Feature Friday - Jinwoo Park

Name
Jinwoo Park

Pronouns
He/Him

Bio
Jinwoo Park is a Korean Canadian writer based in Montreal. Born and raised in Seoul, he has lived in various parts of North America and the UK since the age of 11. He obtained his master’s in creative writing at the University of Oxford in 2015. In 2021 he won the Jim Wong-Chu Emerging Writers’ Award from the Asian Canadian Writers’ Workshop. He has also been actively working as a literary translator after winning the Emerging Translator Award from the Literature Translation Institute of Korea in late 2023. Oxford Soju Club, published by Dundurn Press, is his first novel.

Instagram
@jinwoopark0721

Website
jinwoo-park.com

Where in Montreal are you located?
Saint-Henri

What do you love about that neighborhood?
What I love the most about Saint-Henri is that everything I would ever need for my daily life is all within ten minute walking distance, whether it's a grocery store, a bakery, or a flower shop. Plus there's great bike path access from Saint-Henri, so I can ride my cargo bike easily from my neighborhood to anywhere else in the city.

What’s your favourite art space in Montreal and why?
Well I don't frequent any art spaces except bookstores, and my favorite one in this city is definitely Librairie Saint-Henri Books. They have amazing curation, and the staff feel like family. I am a bit biased since they are the neighborhood bookstore, but that's also what makes them so precious to me. I've now worked with them to do various book events and every time it's such a pleasure.

Describe your art in your own words.
My art is really just whatever I’m deeply interested in. I wrote my first novel because I wanted to combine two of my favorite film franchises, Rush Hour and The Bourne Identity series, with one of the topics I think about most: the division of Korea. Over time, I also folded in my own lived experience as a member of the Korean diaspora. So in many ways, my art is simply a reflection of who I am, what I love, and the questions I keep returning to.

What drew you to writing?
Fun.

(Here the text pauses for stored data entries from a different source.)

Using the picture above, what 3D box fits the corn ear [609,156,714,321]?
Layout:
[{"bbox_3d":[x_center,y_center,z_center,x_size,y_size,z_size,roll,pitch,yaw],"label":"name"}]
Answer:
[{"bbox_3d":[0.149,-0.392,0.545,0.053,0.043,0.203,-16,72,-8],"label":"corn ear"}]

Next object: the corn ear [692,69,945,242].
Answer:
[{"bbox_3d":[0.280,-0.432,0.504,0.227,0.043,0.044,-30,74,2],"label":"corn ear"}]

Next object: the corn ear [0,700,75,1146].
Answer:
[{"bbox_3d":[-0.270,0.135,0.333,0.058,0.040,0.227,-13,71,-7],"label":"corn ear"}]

I started posting absurdly bad fanfics when I was nine or ten on these Korean novel forums. But they were a lot of fun to write. And to this day, I try to stick to that feeling. If I'm not enjoying what I'm writing, I know that it's not the writing I should be doing.

What have you been working on recently?
I've been working on my second novel. It's about a fictional scenario of the reunification of the two Koreas following the collapse of the Kim regime, focusing on the experience of an immigrant who returns home to do her part in 'rebuilding the homeland' and becomes an essential part of a secret project that makes her question whether she is truly doing the right thing. For long, I've thought a lot about the relationship between diaspora Koreans and native Koreans, and I explore that quite a bit in this book. I'm also always working on new translations of Korean novels. Most of them are sample translations through agencies trying to pitch them to English publishers, but I have started to get a few book projects as well.

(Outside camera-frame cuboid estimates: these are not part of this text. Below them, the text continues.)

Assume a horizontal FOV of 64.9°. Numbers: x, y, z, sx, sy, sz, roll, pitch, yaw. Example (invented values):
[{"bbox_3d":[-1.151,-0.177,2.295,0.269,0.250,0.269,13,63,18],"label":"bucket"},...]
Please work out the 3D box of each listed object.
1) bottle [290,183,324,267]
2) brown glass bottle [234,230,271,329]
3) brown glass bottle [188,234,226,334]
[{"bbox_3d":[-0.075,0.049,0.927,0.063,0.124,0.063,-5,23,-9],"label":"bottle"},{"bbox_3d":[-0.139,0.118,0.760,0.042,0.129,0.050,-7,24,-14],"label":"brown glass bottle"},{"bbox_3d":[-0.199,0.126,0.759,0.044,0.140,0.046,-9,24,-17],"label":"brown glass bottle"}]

How would you describe your voice?
I think my voice on the page is simple and to the point. I like to write economic prose, where I try to convey as much as possible with less words. In that sense, I don't like to spoon feed the reader. I'd love my books to be a discovery, not a lecture. I also detest telling people how to feel, and I'm very allergic to adjectives that try to label an emotion. Rather, I want to simply portray what's happening and let people feel what they feel. Most of all, I wish my voice to be authentic to who I am. I want my writing to reflect my identities and my lived-experiences.

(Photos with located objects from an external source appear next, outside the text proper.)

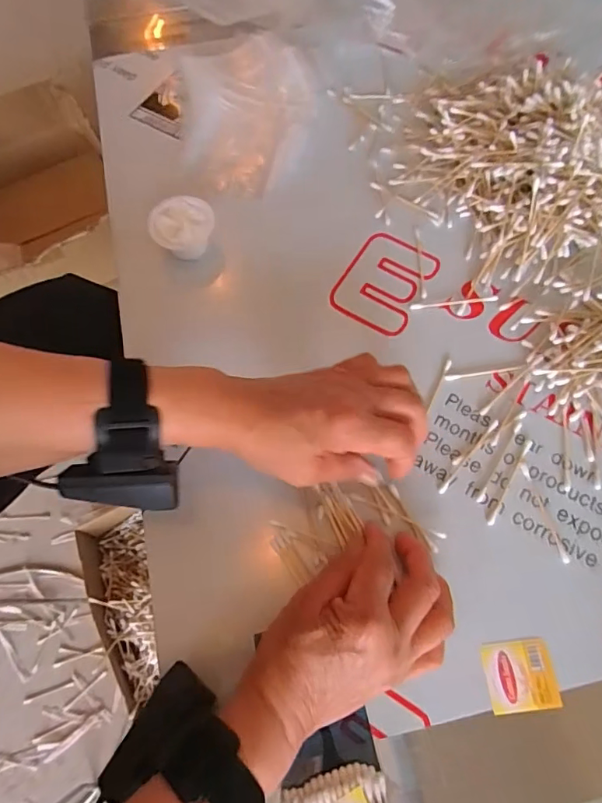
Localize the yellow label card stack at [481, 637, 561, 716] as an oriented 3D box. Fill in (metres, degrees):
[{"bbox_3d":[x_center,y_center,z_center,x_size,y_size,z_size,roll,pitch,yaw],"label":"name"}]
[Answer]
[{"bbox_3d":[0.139,0.175,0.318,0.043,0.004,0.040,-7,69,-1],"label":"yellow label card stack"}]

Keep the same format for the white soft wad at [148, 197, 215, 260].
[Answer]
[{"bbox_3d":[-0.102,-0.148,0.436,0.053,0.026,0.054,-8,69,-1],"label":"white soft wad"}]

Where do you find your inspiration?
History, and in particular, Korean history. A lot of my ideas go, 'hey this part of Korean history is interesting, what if this happened during that time?' That and reading other books. There's something about a really well crafted sentence that just gets the word-factory in my head going.

Describe your writing process.
At first, I get an idea, and then immediately after there is just chaos. I go through this process where I just regurgitate what's in my head. And at around 20- 30k words, I get a better sense of what I'm trying to write, where I'm going with it. This is where I'll start outlining because I've learned the hard way that not knowing what's where makes life incredibly difficult in the later stages. Then once I have my outline, I'll begin to write the whole book. I also have this thing where I'll sometimes write from the middle of the story, or write the ending first. It's how I deal with writer's block. If I don't know how to continue the story, I'll just move to a different section of it, and then later on fill in the blanks.

Who are some of your favorite writers?
Kazuo Ishiguro, Han Kang, Sayaka Murata, Viet Thanh Nguyen, Monika Kim.

What do you love about Montreal's literary scene?
That it doesn't overly rely on taste makers who dictates from top-down, and instead is very community-oriented. Anyone can kind of start something here and find an audience. I think that's great.